The latest installment of Netflix's sci-fi anthology series Black Mirror casts its typically skeptical eye on how technology and human nature mix and clash. The six episodes of season four—each a dark but compellingly told stand-alone story—explore the darker side of nerd fandom, the trials and tribulations of high-tech helicopter parenting, the possibility of homicidal robot dogs, and the promise of 99.9 percent accurate Tinder matches.

Black Mirror's simple, self-contained treatments of slightly futuristic but eminently believable technologies flesh out the deeply relatable human desires and insecurities of both the show's characters and its viewers. Nowhere is this better demonstrated than in this season's second episode, "Arkangel," in which a terrified single mother implants a chip in her daughter's head that lets the mom not just see the world from the girl's perspective but also censor it.

This scheme goes terribly wrong, of course, but not because the chip radically alters the mother-daughter dynamic. Rather, the technology exacerbates a pre-existing struggle between the parent's protectiveness and the child's quest for privacy and freedom.

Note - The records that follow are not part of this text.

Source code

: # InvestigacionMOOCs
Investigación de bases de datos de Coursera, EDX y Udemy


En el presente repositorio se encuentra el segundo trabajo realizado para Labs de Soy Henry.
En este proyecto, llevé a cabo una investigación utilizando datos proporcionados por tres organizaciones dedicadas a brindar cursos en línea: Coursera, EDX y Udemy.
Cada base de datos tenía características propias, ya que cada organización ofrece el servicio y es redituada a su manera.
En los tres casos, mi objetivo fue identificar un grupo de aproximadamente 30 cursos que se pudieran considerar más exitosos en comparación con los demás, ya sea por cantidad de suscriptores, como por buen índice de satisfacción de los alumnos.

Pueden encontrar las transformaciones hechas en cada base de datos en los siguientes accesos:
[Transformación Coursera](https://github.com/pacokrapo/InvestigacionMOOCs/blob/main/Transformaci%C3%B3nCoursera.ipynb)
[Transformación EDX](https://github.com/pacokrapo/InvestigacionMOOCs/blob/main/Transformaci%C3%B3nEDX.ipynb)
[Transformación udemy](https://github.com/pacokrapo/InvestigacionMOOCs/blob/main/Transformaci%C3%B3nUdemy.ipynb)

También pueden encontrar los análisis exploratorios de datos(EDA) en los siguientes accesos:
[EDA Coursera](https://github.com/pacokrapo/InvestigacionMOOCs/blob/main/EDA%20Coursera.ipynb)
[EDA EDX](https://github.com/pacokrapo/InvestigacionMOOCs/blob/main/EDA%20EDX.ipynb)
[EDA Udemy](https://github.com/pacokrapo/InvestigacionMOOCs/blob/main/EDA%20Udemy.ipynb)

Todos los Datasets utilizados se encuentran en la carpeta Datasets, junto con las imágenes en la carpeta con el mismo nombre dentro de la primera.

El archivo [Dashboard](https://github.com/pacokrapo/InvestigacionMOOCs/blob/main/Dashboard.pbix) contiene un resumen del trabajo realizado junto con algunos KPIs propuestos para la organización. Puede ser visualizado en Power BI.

One thing that might annoy techno-optimists is the show's continuing tendency to worry unduly about technology's potential to ensnare us in a nightmarish digital reality. Season four sees human souls uploaded into a sadistic museum exhibit, humiliated in a cheesy Star Trek knock-off universe, and imprisoned in a cuddly stuffed animal.

Overall, though, Black Mirror succeeds in drilling to the core of a real anxiety in the modern age. To many people, "choices" can feel like obligations, and technology threatens to suck us into an existence we desperately want to escape.